Perhaps because I had five pints in Geraghty's just before my arrival I really didn't appreciate any of this, but after a few glasses it seemed to me that wine was a drink I could get to appreciate. We ate in a sort of terribly meaningful silence. Then Miss Cartwright went to fetch dessert, taking my own unopened bottle of Mateus Rose between thumb and forefinger to the kitchen to dispose of it.

At this stage I got up, feeling a bit dizzy, and tried to examine the contents of Miss Cartright's bookshelves in the murky room. There were some rather dusty looking psychology volumes plus a lot of Mills & Boon and a large pile of Titbits, the same magazine my father hides under the cushions at home. I must say I was a little disappointed.

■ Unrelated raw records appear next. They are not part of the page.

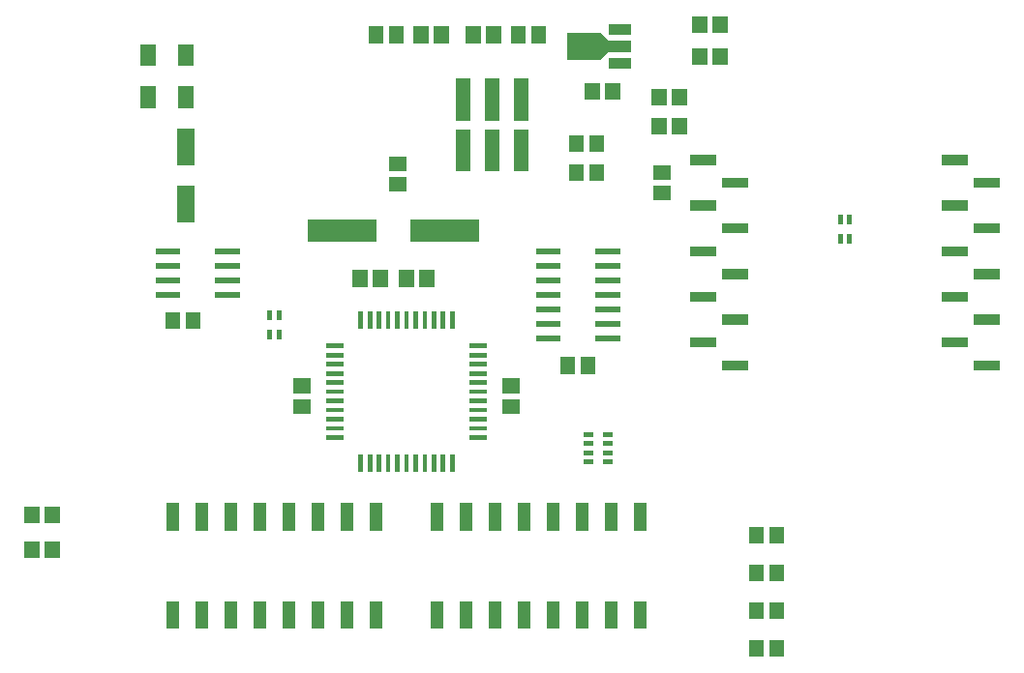
<source format=gbr>
G04 start of page 10 for group -4015 idx -4015 *
G04 Title: (unknown), toppaste *
G04 Creator: pcb 20140316 *
G04 CreationDate: Wed 03 Jan 2018 04:45:06 AM GMT UTC *
G04 For: railfan *
G04 Format: Gerber/RS-274X *
G04 PCB-Dimensions (mil): 3500.00 2300.00 *
G04 PCB-Coordinate-Origin: lower left *
%MOIN*%
%FSLAX25Y25*%
%LNTOPPASTE*%
%ADD103R,0.0500X0.0500*%
%ADD102R,0.0630X0.0630*%
%ADD101R,0.0550X0.0550*%
%ADD100R,0.0350X0.0350*%
%ADD99C,0.0001*%
%ADD98R,0.0945X0.0945*%
%ADD97R,0.0378X0.0378*%
%ADD96R,0.0787X0.0787*%
%ADD95R,0.0157X0.0157*%
%ADD94R,0.0440X0.0440*%
%ADD93R,0.0167X0.0167*%
%ADD92R,0.0512X0.0512*%
%ADD91R,0.0200X0.0200*%
G54D91*X75500Y129000D02*X82000D01*
X75500Y134000D02*X82000D01*
X75500Y139000D02*X82000D01*
X75500Y144000D02*X82000D01*
X55000D02*X61500D01*
X55000Y139000D02*X61500D01*
X55000Y134000D02*X61500D01*
X55000Y129000D02*X61500D01*
G54D92*X204457Y199393D02*Y198607D01*
X211543Y199393D02*Y198607D01*
X137043Y218893D02*Y218107D01*
X129957Y218893D02*Y218107D01*
X152543Y218893D02*Y218107D01*
X145457Y218893D02*Y218107D01*
X178957Y218893D02*Y218107D01*
X186043Y218893D02*Y218107D01*
X163457Y218893D02*Y218107D01*
X170543Y218893D02*Y218107D01*
X59957Y120393D02*Y119607D01*
X67043Y120393D02*Y119607D01*
G54D93*X202217Y80724D02*X204087D01*
X202217Y77575D02*X204087D01*
X202217Y74425D02*X204087D01*
X202217Y71276D02*X204087D01*
X208913D02*X210783D01*
X208913Y74425D02*X210783D01*
X208913Y77575D02*X210783D01*
X208913Y80724D02*X210783D01*
X293075Y155783D02*Y153913D01*
X289925Y155783D02*Y153913D01*
Y149087D02*Y147217D01*
X293075Y149087D02*Y147217D01*
G54D94*X151000Y21150D02*Y15950D01*
X161000Y21150D02*Y15950D01*
X171000Y21150D02*Y15950D01*
X181000Y21150D02*Y15950D01*
X191000Y21150D02*Y15950D01*
X201000Y21150D02*Y15950D01*
X211000Y21150D02*Y15950D01*
X221000Y21150D02*Y15950D01*
X151000Y55050D02*Y49850D01*
X161000Y55050D02*Y49850D01*
X171000Y55050D02*Y49850D01*
X181000Y55050D02*Y49850D01*
X191000Y55050D02*Y49850D01*
X201000Y55050D02*Y49850D01*
X211000Y55050D02*Y49850D01*
X221000Y55050D02*Y49850D01*
X60000Y21150D02*Y15950D01*
X70000Y21150D02*Y15950D01*
X80000Y21150D02*Y15950D01*
X90000Y21150D02*Y15950D01*
X100000Y21150D02*Y15950D01*
X110000Y21150D02*Y15950D01*
X120000Y21150D02*Y15950D01*
X130000Y21150D02*Y15950D01*
X60000Y55050D02*Y49850D01*
X70000Y55050D02*Y49850D01*
X80000Y55050D02*Y49850D01*
X90000Y55050D02*Y49850D01*
X100000Y55050D02*Y49850D01*
X110000Y55050D02*Y49850D01*
X120000Y55050D02*Y49850D01*
X130000Y55050D02*Y49850D01*
G54D95*X156248Y122398D02*Y117972D01*
X153099Y122398D02*Y117972D01*
X149949Y122398D02*Y117972D01*
X146800Y122398D02*Y117972D01*
X143650Y122398D02*Y117972D01*
X140500Y122398D02*Y117972D01*
X137351Y122398D02*Y117972D01*
X134201Y122398D02*Y117972D01*
X131052Y122398D02*Y117972D01*
X127902Y122398D02*Y117972D01*
X124752Y122398D02*Y117972D01*
X113602Y111248D02*X118028D01*
X113602Y108099D02*X118028D01*
X113602Y104949D02*X118028D01*
X113602Y101800D02*X118028D01*
X113602Y98650D02*X118028D01*
X113602Y95500D02*X118028D01*
X113602Y92351D02*X118028D01*
X113602Y89201D02*X118028D01*
X113602Y86052D02*X118028D01*
X113602Y82902D02*X118028D01*
X113602Y79752D02*X118028D01*
X124752Y73028D02*Y68602D01*
X127901Y73028D02*Y68602D01*
X131051Y73028D02*Y68602D01*
X134200Y73028D02*Y68602D01*
X137350Y73028D02*Y68602D01*
X140500Y73028D02*Y68602D01*
X143649Y73028D02*Y68602D01*
X146799Y73028D02*Y68602D01*
X149948Y73028D02*Y68602D01*
X153098Y73028D02*Y68602D01*
X156248Y73028D02*Y68602D01*
X162972Y79752D02*X167398D01*
X162972Y82901D02*X167398D01*
X162972Y86051D02*X167398D01*
X162972Y89200D02*X167398D01*
X162972Y92350D02*X167398D01*
X162972Y95500D02*X167398D01*
X162972Y98649D02*X167398D01*
X162972Y101799D02*X167398D01*
X162972Y104948D02*X167398D01*
X162972Y108098D02*X167398D01*
X162972Y111248D02*X167398D01*
G54D92*X176107Y90457D02*X176893D01*
X176107Y97543D02*X176893D01*
X104107D02*X104893D01*
X104107Y90457D02*X104893D01*
X11457Y53393D02*Y52607D01*
X18543Y53393D02*Y52607D01*
Y41393D02*Y40607D01*
X11457Y41393D02*Y40607D01*
G54D96*X110409Y151000D02*X126157D01*
X145843D02*X161591D01*
G54D92*X147543Y134893D02*Y134107D01*
X140457Y134893D02*Y134107D01*
X124457Y134893D02*Y134107D01*
X131543Y134893D02*Y134107D01*
X137107Y174043D02*X137893D01*
X137107Y166957D02*X137893D01*
G54D97*X211890Y208594D02*X215984D01*
X204174Y214500D02*X215984D01*
G54D98*X200550D02*X202440D01*
G54D99*G36*
X205745Y211195D02*X208585Y214035D01*
X210005Y212615D01*
X207165Y209775D01*
X205745Y211195D01*
G37*
G36*
X207165Y219225D02*X210005Y216385D01*
X208585Y214965D01*
X205745Y217805D01*
X207165Y219225D01*
G37*
G54D97*X211890Y220406D02*X215984D01*
G54D91*X206500Y114000D02*X213000D01*
X206500Y119000D02*X213000D01*
X206500Y124000D02*X213000D01*
X206500Y129000D02*X213000D01*
X206500Y134000D02*X213000D01*
X206500Y139000D02*X213000D01*
X206500Y144000D02*X213000D01*
X186000D02*X192500D01*
X186000Y139000D02*X192500D01*
X186000Y134000D02*X192500D01*
X186000Y129000D02*X192500D01*
X186000Y124000D02*X192500D01*
X186000Y119000D02*X192500D01*
X186000Y114000D02*X192500D01*
G54D92*X203043Y104893D02*Y104107D01*
X195957Y104893D02*Y104107D01*
G54D100*X239945Y175433D02*X245457D01*
X239945Y159685D02*X245457D01*
X239945Y143937D02*X245457D01*
X239945Y128189D02*X245457D01*
X239945Y112441D02*X245457D01*
X250929Y104567D02*X256441D01*
X250929Y120315D02*X256441D01*
X250929Y136063D02*X256441D01*
X250929Y151811D02*X256441D01*
X250929Y167559D02*X256441D01*
X326559Y175433D02*X332071D01*
X326559Y159685D02*X332071D01*
X326559Y143937D02*X332071D01*
X326559Y128189D02*X332071D01*
X326559Y112441D02*X332071D01*
X337543Y104567D02*X343055D01*
X337543Y120315D02*X343055D01*
X337543Y136063D02*X343055D01*
X337543Y151811D02*X343055D01*
X337543Y167559D02*X343055D01*
G54D92*X228107Y163957D02*X228893D01*
X228107Y171043D02*X228893D01*
X234543Y197393D02*Y196607D01*
X227457Y197393D02*Y196607D01*
X234543Y187393D02*Y186607D01*
X227457Y187393D02*Y186607D01*
G54D101*X51500Y212500D02*Y210500D01*
X64500Y212500D02*Y210500D01*
X51500Y198000D02*Y196000D01*
X64500Y198000D02*Y196000D01*
G54D102*Y182992D02*Y176693D01*
Y163307D02*Y157008D01*
G54D93*X96575Y122783D02*Y120913D01*
X93425Y122783D02*Y120913D01*
Y116087D02*Y114217D01*
X96575Y116087D02*Y114217D01*
G54D103*X160000Y183504D02*Y174016D01*
X170000Y183504D02*Y174016D01*
X180000Y183504D02*Y174016D01*
Y200984D02*Y191496D01*
X170000Y200984D02*Y191496D01*
X160000Y200984D02*Y191496D01*
G54D92*X198957Y181393D02*Y180607D01*
X206043Y181393D02*Y180607D01*
X198957Y171393D02*Y170607D01*
X206043Y171393D02*Y170607D01*
X268043Y7393D02*Y6607D01*
X260957Y7393D02*Y6607D01*
X268043Y20393D02*Y19607D01*
X260957Y20393D02*Y19607D01*
X268043Y33393D02*Y32607D01*
X260957Y33393D02*Y32607D01*
X268043Y46393D02*Y45607D01*
X260957Y46393D02*Y45607D01*
X241457Y222393D02*Y221607D01*
X248543Y222393D02*Y221607D01*
X241457Y211393D02*Y210607D01*
X248543Y211393D02*Y210607D01*
M02*

</source>
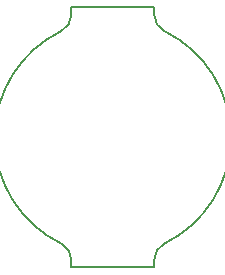
<source format=gbr>
%TF.GenerationSoftware,KiCad,Pcbnew,(6.0.9)*%
%TF.CreationDate,2023-06-19T17:18:25-04:00*%
%TF.ProjectId,ckc-mx,636b632d-6d78-42e6-9b69-6361645f7063,rev?*%
%TF.SameCoordinates,Original*%
%TF.FileFunction,Profile,NP*%
%FSLAX46Y46*%
G04 Gerber Fmt 4.6, Leading zero omitted, Abs format (unit mm)*
G04 Created by KiCad (PCBNEW (6.0.9)) date 2023-06-19 17:18:25*
%MOMM*%
%LPD*%
G01*
G04 APERTURE LIST*
%TA.AperFunction,Profile*%
%ADD10C,0.200000*%
%TD*%
G04 APERTURE END LIST*
D10*
X144058956Y-56887750D02*
G75*
G03*
X144058956Y-74874750I4372294J-8993500D01*
G01*
X151931250Y-55493758D02*
X151931250Y-54881250D01*
X144931250Y-54881250D02*
X144931250Y-55493758D01*
X151931316Y-55493758D02*
G75*
G03*
X152803544Y-56887750I1549984J-42D01*
G01*
X151931250Y-76881250D02*
X151931250Y-76268742D01*
X144931250Y-76268742D02*
X144931250Y-76881250D01*
X144931250Y-76881250D02*
X151931250Y-76881250D01*
X144058960Y-56887759D02*
G75*
G03*
X144931250Y-55493758I-677660J1393959D01*
G01*
X152803554Y-74874771D02*
G75*
G03*
X151931250Y-76268742I677746J-1394029D01*
G01*
X144931240Y-76268742D02*
G75*
G03*
X144058956Y-74874750I-1549940J42D01*
G01*
X151931250Y-54881250D02*
X144931250Y-54881250D01*
X152803544Y-74874750D02*
G75*
G03*
X152803544Y-56887750I-4372294J8993500D01*
G01*
M02*

</source>
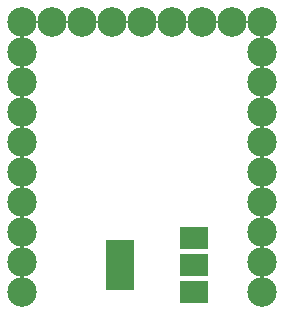
<source format=gbr>
G04 #@! TF.FileFunction,Soldermask,Bot*
%FSLAX46Y46*%
G04 Gerber Fmt 4.6, Leading zero omitted, Abs format (unit mm)*
G04 Created by KiCad (PCBNEW 4.0.6) date 12/07/19 11:03:23*
%MOMM*%
%LPD*%
G01*
G04 APERTURE LIST*
%ADD10C,0.100000*%
%ADD11C,2.500000*%
%ADD12R,2.400000X4.200000*%
%ADD13R,2.400000X1.900000*%
G04 APERTURE END LIST*
D10*
D11*
X161571000Y-67845000D03*
X161571000Y-70385000D03*
X161571000Y-72925000D03*
X161571000Y-75465000D03*
X161571000Y-78005000D03*
X161571000Y-80545000D03*
X161571000Y-83085000D03*
X161571000Y-85625000D03*
X161571000Y-88165000D03*
X161571000Y-65305000D03*
X159031000Y-65305000D03*
X156491000Y-65305000D03*
X153951000Y-65305000D03*
X151411000Y-65305000D03*
X148871000Y-65305000D03*
X146331000Y-65305000D03*
X143791000Y-65305000D03*
X141251000Y-65305000D03*
X141251000Y-67845000D03*
X141251000Y-70385000D03*
X141251000Y-72925000D03*
X141251000Y-75465000D03*
X141251000Y-78005000D03*
X141251000Y-80545000D03*
X141251000Y-83085000D03*
X141251000Y-85625000D03*
X141251000Y-88165000D03*
D12*
X149561000Y-85875000D03*
D13*
X155861000Y-85875000D03*
X155861000Y-88175000D03*
X155861000Y-83575000D03*
M02*

</source>
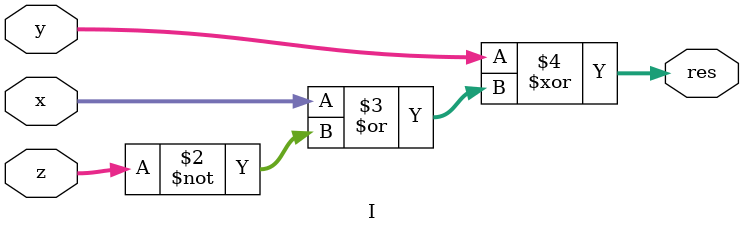
<source format=v>
module I (
    input [31:0]x,
    input [31:0]y,
    input [31:0]z,
    output reg [31:0]res
);
always@(*) 
    begin
        res = y ^ (x | (~z));
    end
endmodule
</source>
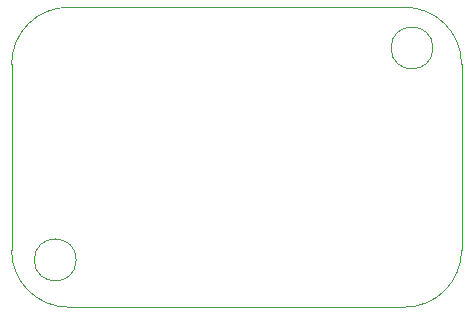
<source format=gbr>
G04 #@! TF.GenerationSoftware,KiCad,Pcbnew,(5.1.4-0-10_14)*
G04 #@! TF.CreationDate,2020-02-11T17:38:49-05:00*
G04 #@! TF.ProjectId,Chinchou,4368696e-6368-46f7-952e-6b696361645f,rev?*
G04 #@! TF.SameCoordinates,Original*
G04 #@! TF.FileFunction,Profile,NP*
%FSLAX46Y46*%
G04 Gerber Fmt 4.6, Leading zero omitted, Abs format (unit mm)*
G04 Created by KiCad (PCBNEW (5.1.4-0-10_14)) date 2020-02-11 17:38:49*
%MOMM*%
%LPD*%
G04 APERTURE LIST*
%ADD10C,0.050000*%
G04 APERTURE END LIST*
D10*
X50800000Y-33274000D02*
G75*
G02X45974000Y-38100000I-4826000J0D01*
G01*
X18178000Y-34100000D02*
G75*
G03X18178000Y-34100000I-1778000J0D01*
G01*
X45974000Y-12700000D02*
G75*
G02X50800000Y-17526000I0J-4826000D01*
G01*
X48378000Y-16150000D02*
G75*
G03X48378000Y-16150000I-1778000J0D01*
G01*
X50800000Y-33274000D02*
X50800000Y-17526000D01*
X45974000Y-12700000D02*
X17526000Y-12700000D01*
X12700000Y-17526000D02*
G75*
G02X17526000Y-12700000I4826000J0D01*
G01*
X17526000Y-38100000D02*
G75*
G02X12700000Y-33274000I0J4826000D01*
G01*
X17526000Y-38100000D02*
X45974000Y-38100000D01*
X12700000Y-17526000D02*
X12700000Y-33274000D01*
M02*

</source>
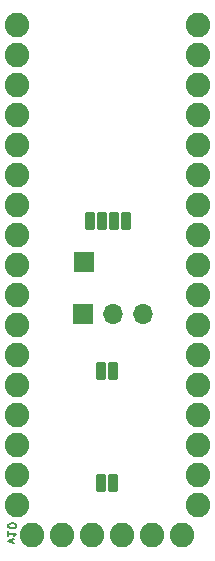
<source format=gbr>
G04 #@! TF.GenerationSoftware,KiCad,Pcbnew,(7.0.0)*
G04 #@! TF.CreationDate,2023-04-22T14:23:37+07:00*
G04 #@! TF.ProjectId,nrf52840-qfaa-breakout,6e726635-3238-4343-902d-716661612d62,rev?*
G04 #@! TF.SameCoordinates,Original*
G04 #@! TF.FileFunction,Soldermask,Bot*
G04 #@! TF.FilePolarity,Negative*
%FSLAX46Y46*%
G04 Gerber Fmt 4.6, Leading zero omitted, Abs format (unit mm)*
G04 Created by KiCad (PCBNEW (7.0.0)) date 2023-04-22 14:23:37*
%MOMM*%
%LPD*%
G01*
G04 APERTURE LIST*
G04 Aperture macros list*
%AMRoundRect*
0 Rectangle with rounded corners*
0 $1 Rounding radius*
0 $2 $3 $4 $5 $6 $7 $8 $9 X,Y pos of 4 corners*
0 Add a 4 corners polygon primitive as box body*
4,1,4,$2,$3,$4,$5,$6,$7,$8,$9,$2,$3,0*
0 Add four circle primitives for the rounded corners*
1,1,$1+$1,$2,$3*
1,1,$1+$1,$4,$5*
1,1,$1+$1,$6,$7*
1,1,$1+$1,$8,$9*
0 Add four rect primitives between the rounded corners*
20,1,$1+$1,$2,$3,$4,$5,0*
20,1,$1+$1,$4,$5,$6,$7,0*
20,1,$1+$1,$6,$7,$8,$9,0*
20,1,$1+$1,$8,$9,$2,$3,0*%
G04 Aperture macros list end*
%ADD10C,0.177800*%
%ADD11R,1.700000X1.700000*%
%ADD12O,1.700000X1.700000*%
%ADD13C,2.082800*%
%ADD14RoundRect,0.101600X-0.317500X-0.635000X0.317500X-0.635000X0.317500X0.635000X-0.317500X0.635000X0*%
%ADD15RoundRect,0.101600X0.317500X0.635000X-0.317500X0.635000X-0.317500X-0.635000X0.317500X-0.635000X0*%
G04 APERTURE END LIST*
D10*
X140546800Y-130396666D02*
X140072666Y-130227332D01*
X140072666Y-130227332D02*
X140546800Y-130057999D01*
X140072666Y-129414532D02*
X140072666Y-129820932D01*
X140072666Y-129617732D02*
X140783866Y-129617732D01*
X140783866Y-129617732D02*
X140682266Y-129685465D01*
X140682266Y-129685465D02*
X140614533Y-129753199D01*
X140614533Y-129753199D02*
X140580666Y-129820932D01*
X140783866Y-128974266D02*
X140783866Y-128906532D01*
X140783866Y-128906532D02*
X140750000Y-128838799D01*
X140750000Y-128838799D02*
X140716133Y-128804932D01*
X140716133Y-128804932D02*
X140648400Y-128771066D01*
X140648400Y-128771066D02*
X140512933Y-128737199D01*
X140512933Y-128737199D02*
X140343600Y-128737199D01*
X140343600Y-128737199D02*
X140208133Y-128771066D01*
X140208133Y-128771066D02*
X140140400Y-128804932D01*
X140140400Y-128804932D02*
X140106533Y-128838799D01*
X140106533Y-128838799D02*
X140072666Y-128906532D01*
X140072666Y-128906532D02*
X140072666Y-128974266D01*
X140072666Y-128974266D02*
X140106533Y-129041999D01*
X140106533Y-129041999D02*
X140140400Y-129075866D01*
X140140400Y-129075866D02*
X140208133Y-129109732D01*
X140208133Y-129109732D02*
X140343600Y-129143599D01*
X140343600Y-129143599D02*
X140512933Y-129143599D01*
X140512933Y-129143599D02*
X140648400Y-129109732D01*
X140648400Y-129109732D02*
X140716133Y-129075866D01*
X140716133Y-129075866D02*
X140750000Y-129041999D01*
X140750000Y-129041999D02*
X140783866Y-128974266D01*
D11*
G04 #@! TO.C,J5*
X146409999Y-111039999D03*
D12*
X148949999Y-111039999D03*
X151489999Y-111039999D03*
G04 #@! TD*
D13*
G04 #@! TO.C,J4*
X156150000Y-127220000D03*
X156150000Y-124680000D03*
X156150000Y-122140000D03*
X156150000Y-119600000D03*
X156150000Y-117060000D03*
X156150000Y-114520000D03*
X156150000Y-111980000D03*
X156150000Y-109440000D03*
X156150000Y-106900000D03*
X156150000Y-104360000D03*
X156150000Y-101820000D03*
X156150000Y-99280000D03*
X156150000Y-96740000D03*
X156150000Y-94200000D03*
X156150000Y-91660000D03*
X156150000Y-89120000D03*
X156150000Y-86580000D03*
G04 #@! TD*
G04 #@! TO.C,J1*
X142130000Y-129750000D03*
X144670000Y-129750000D03*
X147210000Y-129750000D03*
X149750000Y-129750000D03*
X152290000Y-129750000D03*
X154830000Y-129750000D03*
G04 #@! TD*
G04 #@! TO.C,J3*
X140875000Y-127200000D03*
X140875000Y-124660000D03*
X140875000Y-122120000D03*
X140875000Y-119580000D03*
X140875000Y-117040000D03*
X140875000Y-114500000D03*
X140875000Y-111960000D03*
X140875000Y-109420000D03*
X140875000Y-106880000D03*
X140875000Y-104340000D03*
X140875000Y-101800000D03*
X140875000Y-99260000D03*
X140875000Y-96720000D03*
X140875000Y-94180000D03*
X140875000Y-91640000D03*
X140875000Y-89100000D03*
X140875000Y-86560000D03*
G04 #@! TD*
D11*
G04 #@! TO.C,J2*
X146489999Y-106589999D03*
G04 #@! TD*
D14*
G04 #@! TO.C,JP1*
X147992000Y-125350000D03*
X149008000Y-125350000D03*
G04 #@! TD*
G04 #@! TO.C,JP4*
X147002000Y-103100000D03*
X148018000Y-103100000D03*
G04 #@! TD*
D15*
G04 #@! TO.C,JP6*
X149008000Y-115800000D03*
X147992000Y-115800000D03*
G04 #@! TD*
G04 #@! TO.C,JP5*
X150068000Y-103140000D03*
X149052000Y-103140000D03*
G04 #@! TD*
M02*

</source>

There is actually very little else to tell, because when I sat down again I apparently fell asleep. When I awoke, Miss Cartwright was cleaning vomit off the floor. I was not even sober enough to be mortified. She brought me two Anadin and a glass of water. Then I got sick again.

I do know that she walked me home, that she kissed me goodnight on the doorstep and that to my horror I felt myself react physically. Evvic Cartwright is certainly 40 or more. Am I a pervert?

Somehow I do not feel so bad now that I have put down the truth on paper. The Catholic notion of confession, though abhorrent to me in its religious connotations, has a good basis in psychology. I feel in a state of grace once again. I have learned a useful lesson, and life can surely hold no episodes more embarrassing.